Allow God to be God, but Participate in His Generosity.
The best antidote against a controlling mindset or any self-help or self-promotion spirituality is a proper understanding of sacrifice, as it is revealed in the Bible. If everything we do and bring, we do so before God, as a sacrifice, it cleanses our motivations. Generous living is sacrificial living. Sacrificial living is living for God, not for ourselves. Every time we place ourselves at the centre, even if we say that “we do it for God”, we are not bringing a proper sacrifice.
Jesus set the perfect example of sacrificial living. In life and death, he was the perfect sacrifice. Being in very nature God, Jesus was never prideful when he blessed others. Every time he fed the multitudes, one can see in the biblical passages reflecting those miracles, there was a similar progression: he took the gift, he blessed it, he broke it and then he distributed the gift. Remarkably, as Eugene Peterson notes, the same progression is used in many significant biblical passages, from the Feeding of the Multitude to the Last Supper, and then also in Paul’s references to the Eucharist (as in 1 Corinthians 11:23-26).
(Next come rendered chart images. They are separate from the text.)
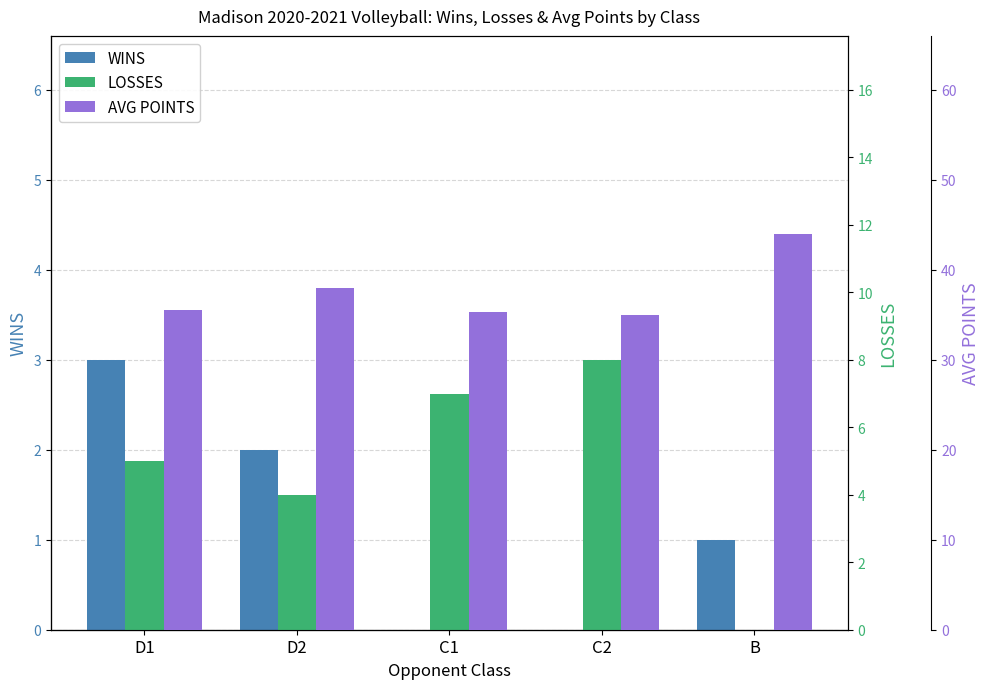

True or false: LOSSES has a value of 1.9 at C2.

False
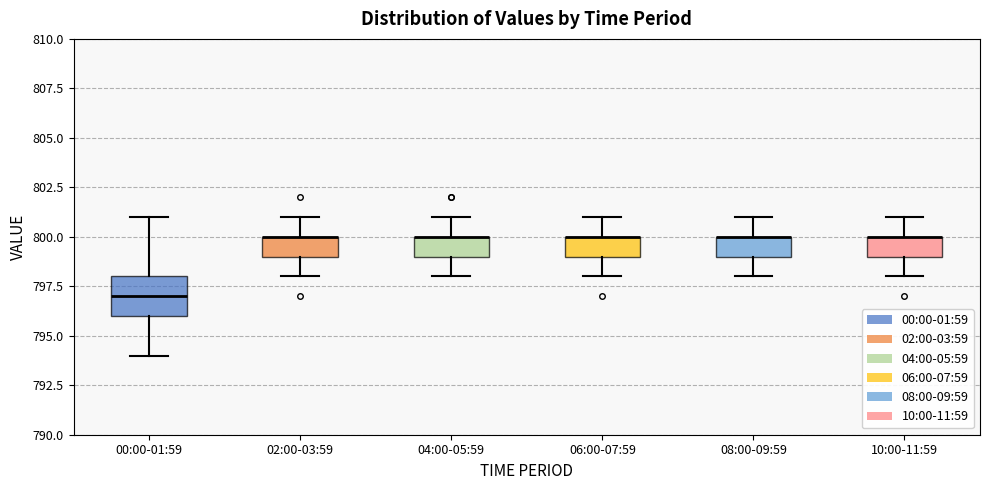

Reading left to right, transcribe this box plot: for each box, give where its median line is, the range the box spans, and where its two whiskers end, as read against the y-axis. The values are not printed on the chart, so give them approximately, as read against the axis.

00:00-01:59: median 797, box 796 to 798, whiskers 794 to 801
02:00-03:59: median 800 (drawn on the box's upper edge), box 799 to 800, whiskers 798 to 801
04:00-05:59: median 800 (drawn on the box's upper edge), box 799 to 800, whiskers 798 to 801
06:00-07:59: median 800 (drawn on the box's upper edge), box 799 to 800, whiskers 798 to 801
08:00-09:59: median 800 (drawn on the box's upper edge), box 799 to 800, whiskers 798 to 801
10:00-11:59: median 800 (drawn on the box's upper edge), box 799 to 800, whiskers 798 to 801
This progression gives shape to our sacrificial lives, including our practicing of generosity: taken | blessed | broken | distributed. In closing this paper, I’ll just repeat Eugene Peterson’s explanation of what he called “a eucharistically defined sacrifice”:
Jesus takes what we give him (our sins, our virtues, our bread and fish, everything we offer him), Jesus prays, receives it (he doesn’t criticise it, or reject or ridicule it), blesses it, brings it into the presence of the Father, Jesus breaks what we bring him (the breaking of the bread—what we bring is broken, the insides are exposed, the inadequacy is exposed, opened to the Holy Spirit), so what we bring is not self-enclosed, is not intact, or if it is, it’s broken, exposed (the body is broken, the blood is poured out), then Jesus gives back what we have brought to him. But it’s no longer what we brought. It’s changed into what God gives. This is the Eucharist shape of the gospel, of the Christian life. It prevents us from making sacrifice a self-punishing thing or a self-advertising kind of thing. This is a eucharistically defined kind of sacrifice. Sacrifice is in contrast with all spirituality of self-promotion (trying to help Jesus out). In sacrifice, God uses me to get his way. He doesn’t ignore me, he doesn’t get me out of the way completely, he uses me, but he uses me in his way, and his way is the way of salvation. Sacrifice gets us into the action, but out of the way. (Eugene Peterson, audio lecture no. 8 “Salvation: Sacrifice, Hospitality, Eucharist.”, in “Biblical Spirituality” course @Regent College, 1997)
Every time Jesus takes something, he gives it back, after he transforms it in the power of the Holy Spirit, so it can meet needs, bring salvation and glorify the Father. In everything we do, we should also give back to other people, and ultimately to God. We are actually participating in God’s generosity, allowing him to give through us: to bless others and please our Father in heaven through our lives.